> [What the task asks]
The records below are to be repeated exactly, and their pictures left out.

> [Supplied records]
════════
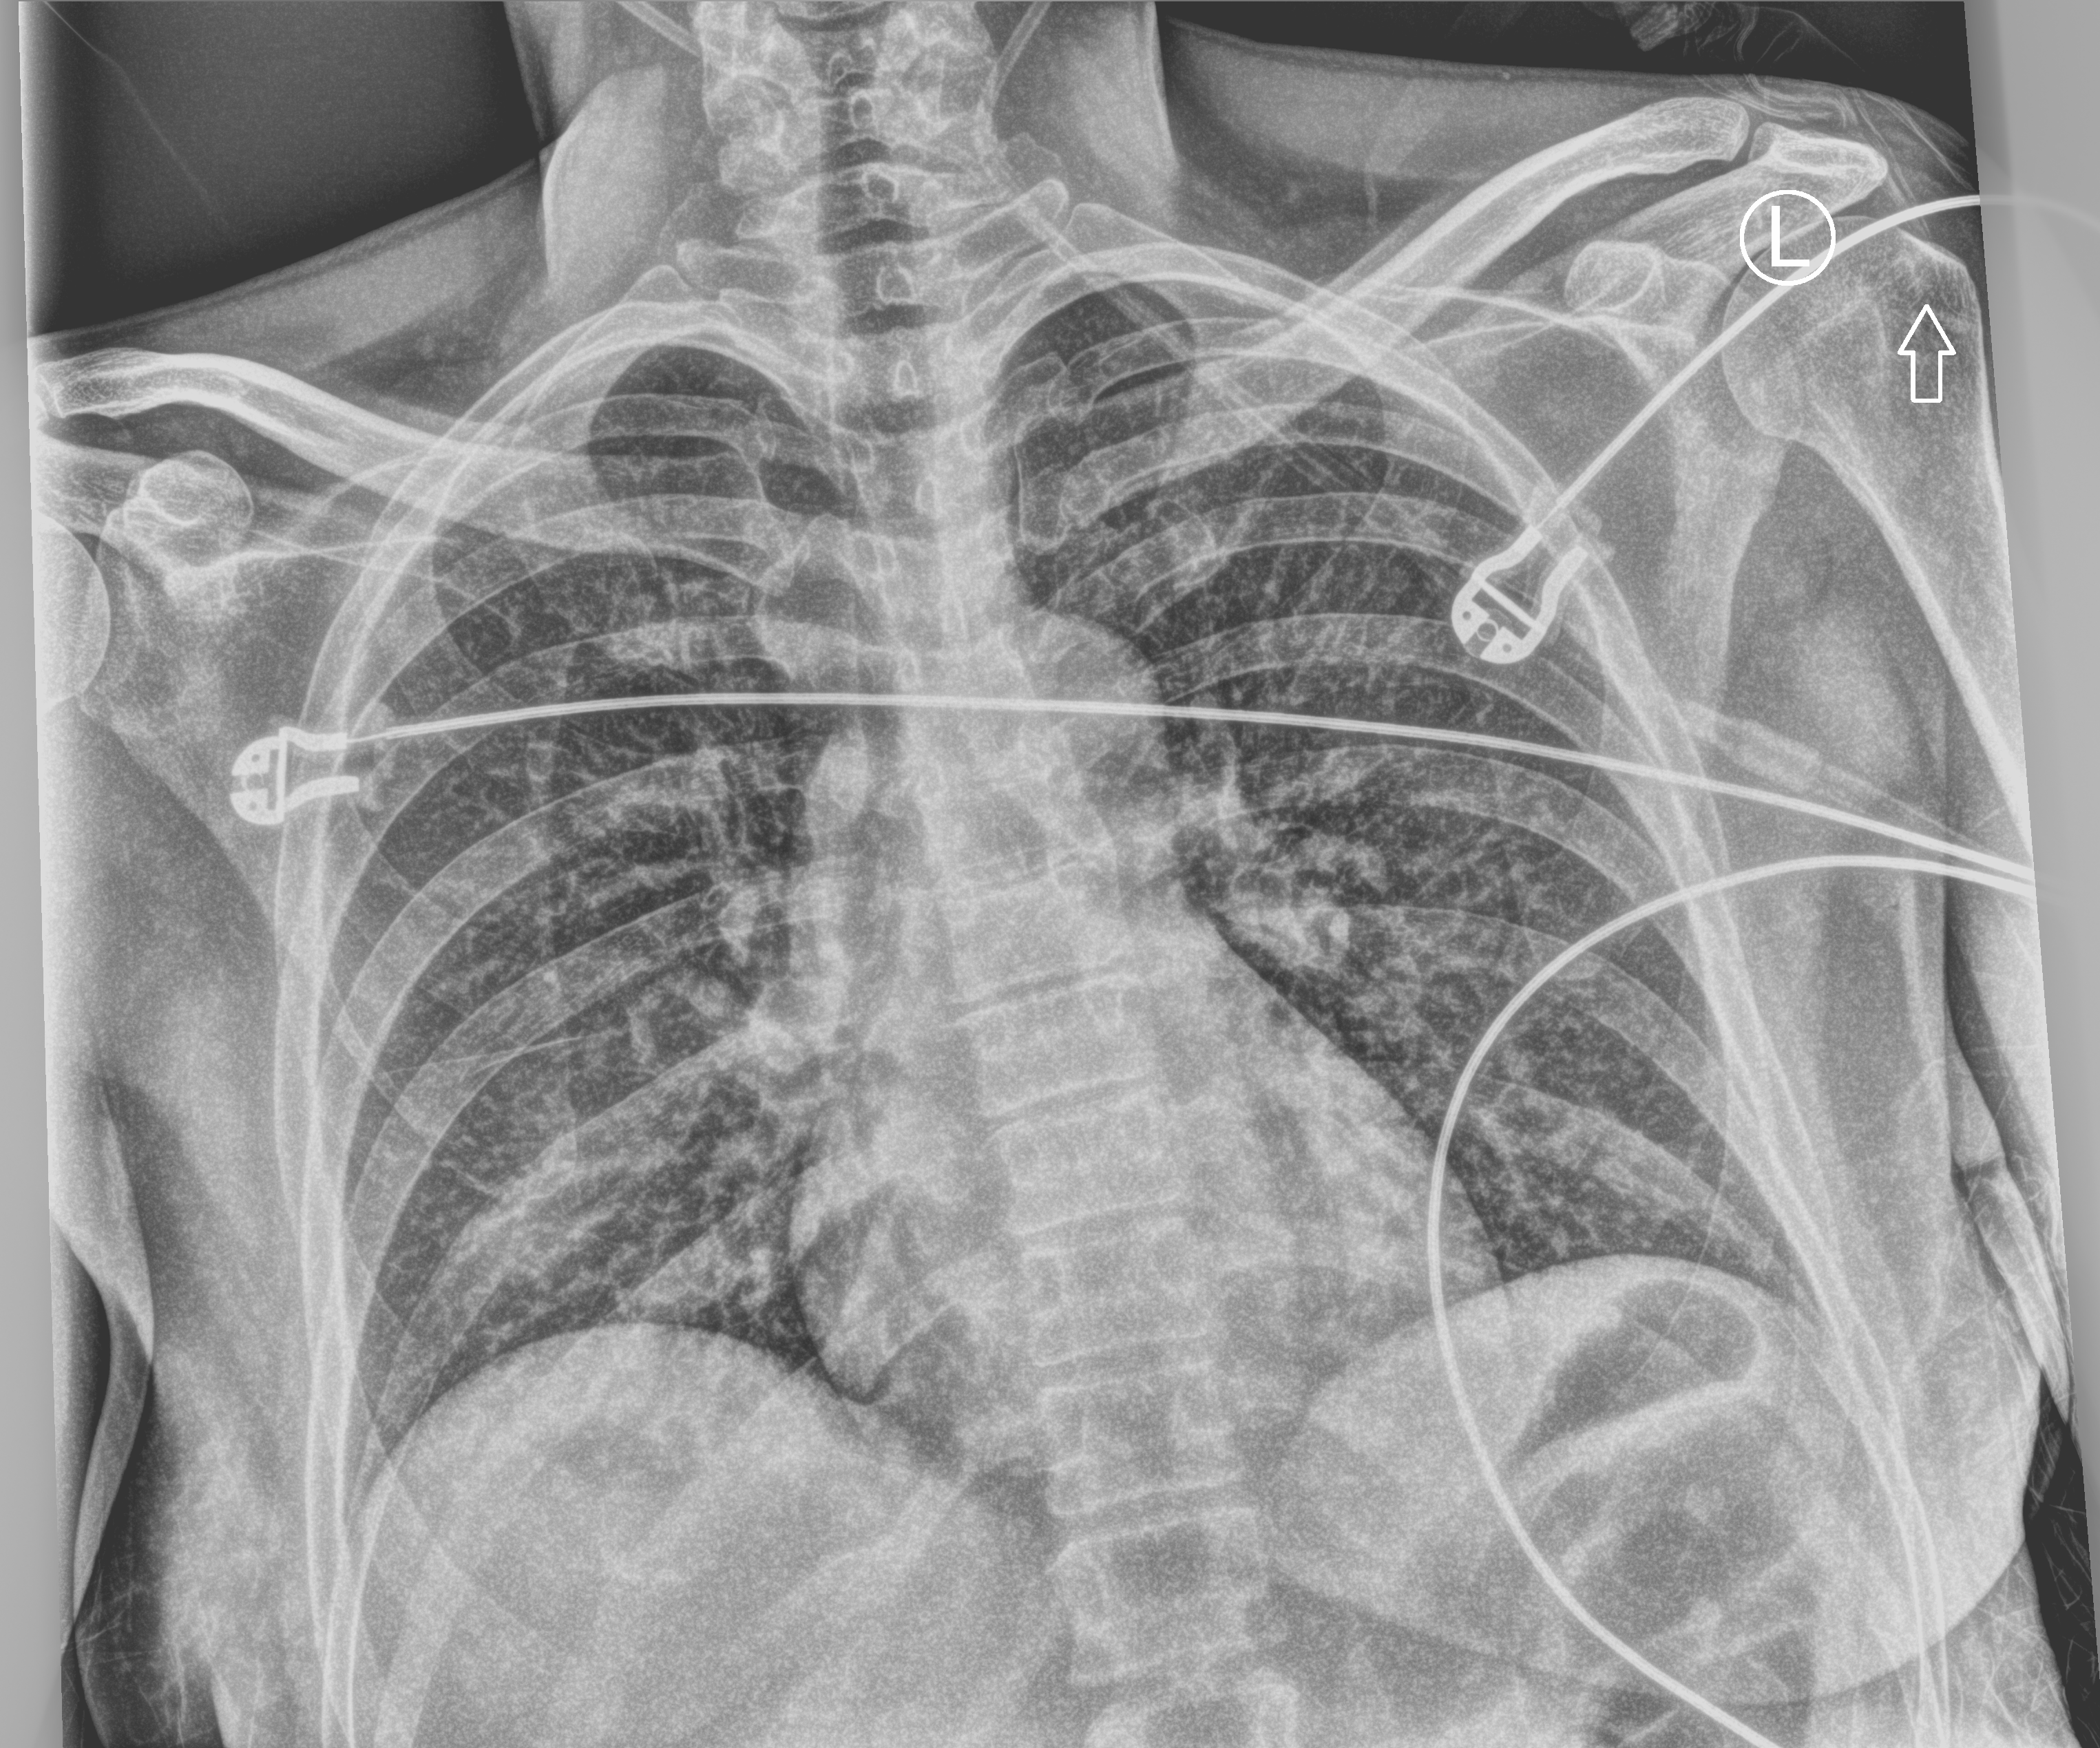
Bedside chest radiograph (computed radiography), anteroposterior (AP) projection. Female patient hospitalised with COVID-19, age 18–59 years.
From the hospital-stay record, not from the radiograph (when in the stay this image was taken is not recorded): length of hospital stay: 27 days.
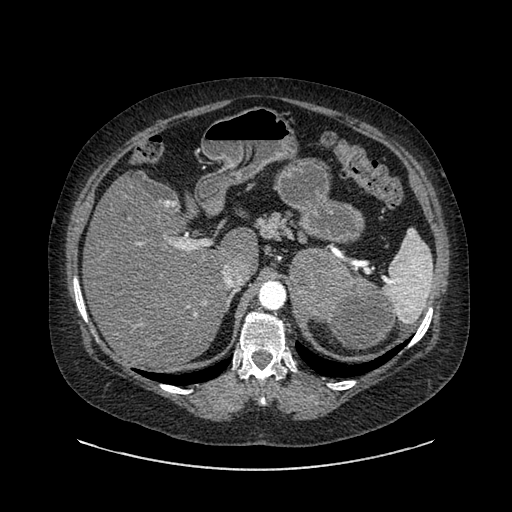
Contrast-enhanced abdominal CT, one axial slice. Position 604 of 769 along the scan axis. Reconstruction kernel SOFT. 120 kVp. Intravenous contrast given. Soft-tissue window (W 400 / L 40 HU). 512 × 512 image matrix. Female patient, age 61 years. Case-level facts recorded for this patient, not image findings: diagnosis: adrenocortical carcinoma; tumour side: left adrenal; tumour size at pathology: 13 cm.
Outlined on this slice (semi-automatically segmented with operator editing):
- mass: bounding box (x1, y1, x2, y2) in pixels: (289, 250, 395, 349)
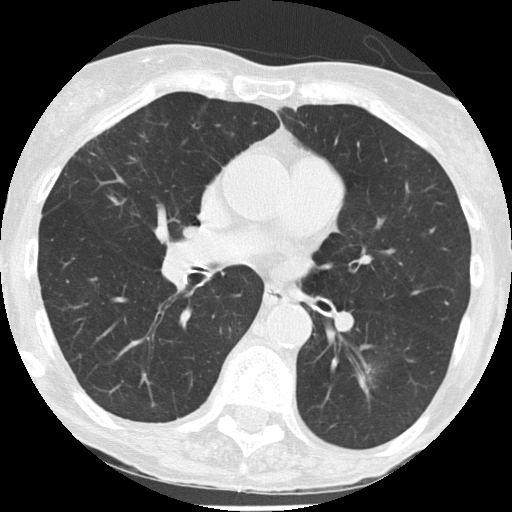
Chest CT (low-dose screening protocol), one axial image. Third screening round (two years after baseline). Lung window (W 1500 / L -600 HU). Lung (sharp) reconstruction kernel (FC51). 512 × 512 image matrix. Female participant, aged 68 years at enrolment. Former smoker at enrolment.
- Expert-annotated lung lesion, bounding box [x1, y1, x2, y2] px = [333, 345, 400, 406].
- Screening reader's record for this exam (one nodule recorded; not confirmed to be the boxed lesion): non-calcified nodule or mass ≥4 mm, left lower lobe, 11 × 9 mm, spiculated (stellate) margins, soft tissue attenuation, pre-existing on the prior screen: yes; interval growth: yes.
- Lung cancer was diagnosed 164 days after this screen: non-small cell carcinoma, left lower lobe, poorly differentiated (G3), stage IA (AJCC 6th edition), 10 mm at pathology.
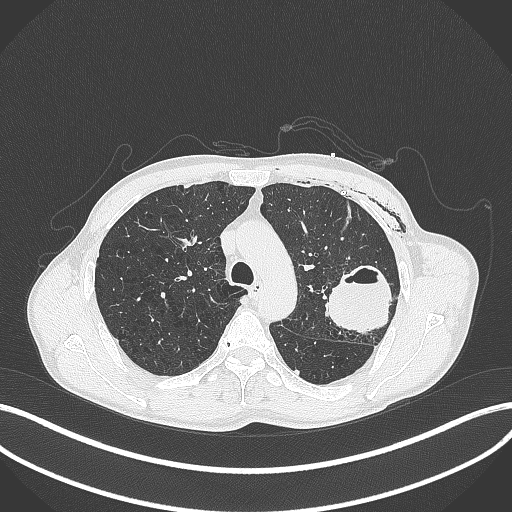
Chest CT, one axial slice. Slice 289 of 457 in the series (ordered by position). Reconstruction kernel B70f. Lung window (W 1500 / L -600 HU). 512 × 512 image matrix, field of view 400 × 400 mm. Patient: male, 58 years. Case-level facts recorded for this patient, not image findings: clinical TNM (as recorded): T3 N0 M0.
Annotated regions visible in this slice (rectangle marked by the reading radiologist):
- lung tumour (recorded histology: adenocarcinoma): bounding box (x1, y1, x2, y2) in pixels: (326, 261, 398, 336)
════════
> [Response box]
Bedside chest radiograph (computed radiography), anteroposterior (AP) projection. Female patient hospitalised with COVID-19, age 18–59 years.
From the hospital-stay record, not from the radiograph (when in the stay this image was taken is not recorded): length of hospital stay: 27 days.
Contrast-enhanced abdominal CT, one axial slice. Position 604 of 769 along the scan axis. Reconstruction kernel SOFT. 120 kVp. Intravenous contrast given. Soft-tissue window (W 400 / L 40 HU). 512 × 512 image matrix. Female patient, age 61 years. Case-level facts recorded for this patient, not image findings: diagnosis: adrenocortical carcinoma; tumour side: left adrenal; tumour size at pathology: 13 cm.
Outlined on this slice (semi-automatically segmented with operator editing):
- mass: bounding box (x1, y1, x2, y2) in pixels: (289, 250, 395, 349)
Chest CT (low-dose screening protocol), one axial image. Third screening round (two years after baseline). Lung window (W 1500 / L -600 HU). Lung (sharp) reconstruction kernel (FC51). 512 × 512 image matrix. Female participant, aged 68 years at enrolment. Former smoker at enrolment.
- Expert-annotated lung lesion, bounding box [x1, y1, x2, y2] px = [333, 345, 400, 406].
- Screening reader's record for this exam (one nodule recorded; not confirmed to be the boxed lesion): non-calcified nodule or mass ≥4 mm, left lower lobe, 11 × 9 mm, spiculated (stellate) margins, soft tissue attenuation, pre-existing on the prior screen: yes; interval growth: yes.
- Lung cancer was diagnosed 164 days after this screen: non-small cell carcinoma, left lower lobe, poorly differentiated (G3), stage IA (AJCC 6th edition), 10 mm at pathology.
Chest CT, one axial slice. Slice 289 of 457 in the series (ordered by position). Reconstruction kernel B70f. Lung window (W 1500 / L -600 HU). 512 × 512 image matrix, field of view 400 × 400 mm. Patient: male, 58 years. Case-level facts recorded for this patient, not image findings: clinical TNM (as recorded): T3 N0 M0.
Annotated regions visible in this slice (rectangle marked by the reading radiologist):
- lung tumour (recorded histology: adenocarcinoma): bounding box (x1, y1, x2, y2) in pixels: (326, 261, 398, 336)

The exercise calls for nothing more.